不動の滝から夫婦滝まで5つある のだが、低い山の小さい滝は、水しぶきが涼
しいという訳にはいかない。なにせすごい汗となって、普通でも遅い足取りがさら
に遅くなる。こういう時は一人なので気が楽だが、頭が熱くなりすぎてはと思い,
帽子を脱いだりした。もう少しで頂上と思われる所でたまらず立ち止まって、500
mlのペットボトルの残り3分の1を飲みほして休んだのだ。

11時35分頃、松ガ嶽神社のある山頂に着く。565mと書かれた小さな板きれ
が神社の柱にぶら下がっていた。珍しく吊り鐘があったので叩いてみたら、あん
まり大きな音がしたのでびっくりした。頂上は見晴らしは良くなくて、展望台の方
が頂上みたいな感じがする。 展望台を往復するのに30分ばかり掛かった。

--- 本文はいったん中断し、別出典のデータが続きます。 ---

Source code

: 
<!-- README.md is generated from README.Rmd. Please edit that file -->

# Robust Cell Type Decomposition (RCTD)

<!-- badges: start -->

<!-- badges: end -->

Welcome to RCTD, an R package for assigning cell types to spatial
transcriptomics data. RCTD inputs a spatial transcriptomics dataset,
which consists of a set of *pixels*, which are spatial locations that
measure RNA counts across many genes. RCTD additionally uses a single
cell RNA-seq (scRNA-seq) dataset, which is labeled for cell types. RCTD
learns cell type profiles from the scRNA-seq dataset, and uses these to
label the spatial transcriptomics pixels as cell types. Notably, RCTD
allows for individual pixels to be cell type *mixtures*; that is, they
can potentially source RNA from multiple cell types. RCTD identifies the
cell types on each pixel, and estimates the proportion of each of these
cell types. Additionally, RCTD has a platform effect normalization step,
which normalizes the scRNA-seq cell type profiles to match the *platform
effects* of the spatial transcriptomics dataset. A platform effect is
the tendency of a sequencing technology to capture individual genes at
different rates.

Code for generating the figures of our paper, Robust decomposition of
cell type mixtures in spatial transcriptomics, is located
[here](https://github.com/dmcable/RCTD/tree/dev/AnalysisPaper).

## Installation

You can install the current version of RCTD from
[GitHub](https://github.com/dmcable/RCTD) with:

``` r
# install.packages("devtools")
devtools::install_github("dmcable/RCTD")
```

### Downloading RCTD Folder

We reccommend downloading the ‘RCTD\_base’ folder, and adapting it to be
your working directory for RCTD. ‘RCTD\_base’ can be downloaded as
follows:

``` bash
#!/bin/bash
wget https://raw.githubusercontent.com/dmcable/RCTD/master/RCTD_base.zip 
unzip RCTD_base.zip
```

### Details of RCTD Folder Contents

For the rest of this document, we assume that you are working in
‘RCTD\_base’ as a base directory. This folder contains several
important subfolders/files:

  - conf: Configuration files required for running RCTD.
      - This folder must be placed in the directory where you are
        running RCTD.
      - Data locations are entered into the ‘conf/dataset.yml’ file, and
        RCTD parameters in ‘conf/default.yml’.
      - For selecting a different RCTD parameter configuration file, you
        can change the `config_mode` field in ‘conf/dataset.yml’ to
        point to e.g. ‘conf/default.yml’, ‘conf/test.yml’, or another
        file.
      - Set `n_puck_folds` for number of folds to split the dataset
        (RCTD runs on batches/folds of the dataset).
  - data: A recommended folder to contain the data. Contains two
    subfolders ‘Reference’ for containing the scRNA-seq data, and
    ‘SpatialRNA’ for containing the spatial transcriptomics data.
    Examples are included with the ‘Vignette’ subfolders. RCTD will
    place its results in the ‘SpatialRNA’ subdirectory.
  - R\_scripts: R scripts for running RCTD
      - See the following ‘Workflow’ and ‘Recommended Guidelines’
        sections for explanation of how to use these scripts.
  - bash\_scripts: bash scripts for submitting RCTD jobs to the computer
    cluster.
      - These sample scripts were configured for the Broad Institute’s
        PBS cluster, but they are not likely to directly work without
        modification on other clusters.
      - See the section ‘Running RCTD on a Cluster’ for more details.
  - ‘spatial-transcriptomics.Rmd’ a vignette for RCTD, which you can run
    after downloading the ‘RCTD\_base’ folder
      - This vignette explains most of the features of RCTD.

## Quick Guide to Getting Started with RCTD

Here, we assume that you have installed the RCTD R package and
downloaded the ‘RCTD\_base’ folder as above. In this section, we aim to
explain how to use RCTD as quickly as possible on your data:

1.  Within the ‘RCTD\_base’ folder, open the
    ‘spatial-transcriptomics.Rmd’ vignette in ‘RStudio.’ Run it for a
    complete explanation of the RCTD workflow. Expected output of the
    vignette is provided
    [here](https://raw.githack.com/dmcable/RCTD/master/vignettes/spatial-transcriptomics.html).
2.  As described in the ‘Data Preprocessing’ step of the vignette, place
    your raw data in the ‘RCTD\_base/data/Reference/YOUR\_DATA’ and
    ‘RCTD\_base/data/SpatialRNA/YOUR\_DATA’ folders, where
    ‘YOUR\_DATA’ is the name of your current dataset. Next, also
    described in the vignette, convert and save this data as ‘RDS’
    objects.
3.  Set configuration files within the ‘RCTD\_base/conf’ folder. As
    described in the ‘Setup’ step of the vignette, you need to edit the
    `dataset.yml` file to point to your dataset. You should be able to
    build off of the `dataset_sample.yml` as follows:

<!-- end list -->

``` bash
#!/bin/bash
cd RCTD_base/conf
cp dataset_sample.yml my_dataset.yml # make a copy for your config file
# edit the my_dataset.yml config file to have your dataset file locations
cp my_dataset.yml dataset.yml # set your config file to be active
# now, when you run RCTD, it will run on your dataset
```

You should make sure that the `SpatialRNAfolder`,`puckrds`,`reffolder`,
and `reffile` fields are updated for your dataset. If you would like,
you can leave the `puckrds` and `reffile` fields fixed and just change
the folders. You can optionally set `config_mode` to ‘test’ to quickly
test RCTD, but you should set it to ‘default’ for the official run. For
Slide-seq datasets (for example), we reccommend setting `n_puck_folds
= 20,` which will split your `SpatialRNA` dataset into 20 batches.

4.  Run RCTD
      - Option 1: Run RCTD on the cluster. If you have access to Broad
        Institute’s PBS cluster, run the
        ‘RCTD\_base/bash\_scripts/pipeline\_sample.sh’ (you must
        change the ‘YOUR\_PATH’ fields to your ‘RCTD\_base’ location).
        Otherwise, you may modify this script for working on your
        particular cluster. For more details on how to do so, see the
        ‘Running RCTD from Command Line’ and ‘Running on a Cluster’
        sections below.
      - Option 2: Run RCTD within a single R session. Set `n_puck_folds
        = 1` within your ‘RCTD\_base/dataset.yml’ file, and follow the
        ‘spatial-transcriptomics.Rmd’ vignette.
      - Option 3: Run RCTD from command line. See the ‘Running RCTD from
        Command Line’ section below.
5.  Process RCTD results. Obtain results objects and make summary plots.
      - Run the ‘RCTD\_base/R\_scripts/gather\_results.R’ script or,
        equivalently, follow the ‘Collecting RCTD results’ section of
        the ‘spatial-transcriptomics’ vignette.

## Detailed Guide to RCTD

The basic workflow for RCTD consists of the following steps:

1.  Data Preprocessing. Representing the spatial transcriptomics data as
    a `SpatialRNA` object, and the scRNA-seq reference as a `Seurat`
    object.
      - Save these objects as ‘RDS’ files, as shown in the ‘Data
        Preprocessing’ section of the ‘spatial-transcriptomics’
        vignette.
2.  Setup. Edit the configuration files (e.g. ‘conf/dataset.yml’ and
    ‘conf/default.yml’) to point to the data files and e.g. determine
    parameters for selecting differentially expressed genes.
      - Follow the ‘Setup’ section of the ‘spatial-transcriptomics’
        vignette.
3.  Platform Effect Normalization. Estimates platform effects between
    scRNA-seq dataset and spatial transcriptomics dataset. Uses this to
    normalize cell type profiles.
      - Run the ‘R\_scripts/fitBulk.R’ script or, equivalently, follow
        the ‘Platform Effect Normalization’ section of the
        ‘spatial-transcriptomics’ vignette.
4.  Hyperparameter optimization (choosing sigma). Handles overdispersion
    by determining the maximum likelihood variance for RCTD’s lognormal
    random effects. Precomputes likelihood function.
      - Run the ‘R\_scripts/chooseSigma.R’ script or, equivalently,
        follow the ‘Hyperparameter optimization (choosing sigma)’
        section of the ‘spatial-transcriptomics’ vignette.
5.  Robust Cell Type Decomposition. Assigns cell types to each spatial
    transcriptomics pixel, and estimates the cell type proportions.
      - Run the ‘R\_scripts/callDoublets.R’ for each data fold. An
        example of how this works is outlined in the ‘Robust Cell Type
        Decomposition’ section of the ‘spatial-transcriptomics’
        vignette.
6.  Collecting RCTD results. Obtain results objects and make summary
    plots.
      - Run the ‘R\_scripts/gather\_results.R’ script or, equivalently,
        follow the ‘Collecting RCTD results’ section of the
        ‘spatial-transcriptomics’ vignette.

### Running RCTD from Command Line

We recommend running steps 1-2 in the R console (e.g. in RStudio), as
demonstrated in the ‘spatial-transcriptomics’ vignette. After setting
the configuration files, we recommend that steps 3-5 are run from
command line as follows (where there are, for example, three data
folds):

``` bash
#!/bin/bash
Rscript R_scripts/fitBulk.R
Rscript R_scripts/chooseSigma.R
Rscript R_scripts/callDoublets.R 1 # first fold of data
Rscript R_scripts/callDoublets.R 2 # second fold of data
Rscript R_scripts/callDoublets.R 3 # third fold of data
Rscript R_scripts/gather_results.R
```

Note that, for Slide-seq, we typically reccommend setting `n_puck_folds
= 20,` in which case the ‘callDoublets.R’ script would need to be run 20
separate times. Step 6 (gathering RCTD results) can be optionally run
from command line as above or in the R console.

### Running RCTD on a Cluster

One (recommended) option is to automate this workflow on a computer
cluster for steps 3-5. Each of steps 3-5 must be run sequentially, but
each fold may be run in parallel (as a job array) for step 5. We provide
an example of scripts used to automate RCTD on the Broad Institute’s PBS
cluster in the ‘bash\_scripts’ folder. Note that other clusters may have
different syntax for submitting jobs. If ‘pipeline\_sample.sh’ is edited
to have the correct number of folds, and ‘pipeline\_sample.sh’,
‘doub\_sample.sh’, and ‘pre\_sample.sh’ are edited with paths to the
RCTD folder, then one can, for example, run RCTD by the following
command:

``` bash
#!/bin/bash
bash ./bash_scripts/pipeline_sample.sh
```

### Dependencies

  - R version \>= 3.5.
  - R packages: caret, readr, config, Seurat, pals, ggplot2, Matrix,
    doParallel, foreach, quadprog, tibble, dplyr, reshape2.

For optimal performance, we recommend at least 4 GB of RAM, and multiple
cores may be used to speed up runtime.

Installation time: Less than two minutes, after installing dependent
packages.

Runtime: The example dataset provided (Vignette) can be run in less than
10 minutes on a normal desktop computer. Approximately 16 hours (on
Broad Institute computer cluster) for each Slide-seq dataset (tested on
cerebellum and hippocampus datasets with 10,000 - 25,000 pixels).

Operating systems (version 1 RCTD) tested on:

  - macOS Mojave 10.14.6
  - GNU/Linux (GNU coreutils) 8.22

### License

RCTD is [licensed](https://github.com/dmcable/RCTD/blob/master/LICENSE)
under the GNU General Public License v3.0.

石
碑があるだけの草はらで日陰が無い。写真だけは撮った。


(頂上の神社)
気分も落ち着いたので、携帯電話でかみさんに無事頂上に着いたと連絡を入れ
る。この暑いときに物好きなといわんばかりの雰囲気が伝わってくる。そのすぐ後
、また物好きな女性が二人登って来た。親子らしかった。

昼食の後、お互いに写真を撮りあってから、私は先に表参道を下った。急な下り
で、滑るし、こういう道は苦手だ。だけど、みんみん蝉のせみしぐれは耳に心地良
いし、足下の草の間から十数回もセミが飛び出してきたり、顔や胸にぶつかって
来たこともあった。今年はセミが多いと思う。まむしみたいなのもいたけど。

驚いたことに、先ほどの二人の女性が私が下へ着く前に追い抜いて行ったので
ある。そして、下へ降りて駐車場へ行くとき、ほんの少し遠回りをしたことにだい
ぶこだわっていたみたいだった。なんでそんなに急ぐのかは判らないが、下の道
は歩きやすいし私などわざと遠回りをしたいような、そんな気分なのだ。まだ午後
2時だし、綺麗な水があったらコーヒーでも沸かして、ゆっくり蝉時雨の中で休ん
でいたい。
しかし、これから今立の街中へ寄って、うまいおろしそばを食べるには、少し
中途半端な時間になってしまった。。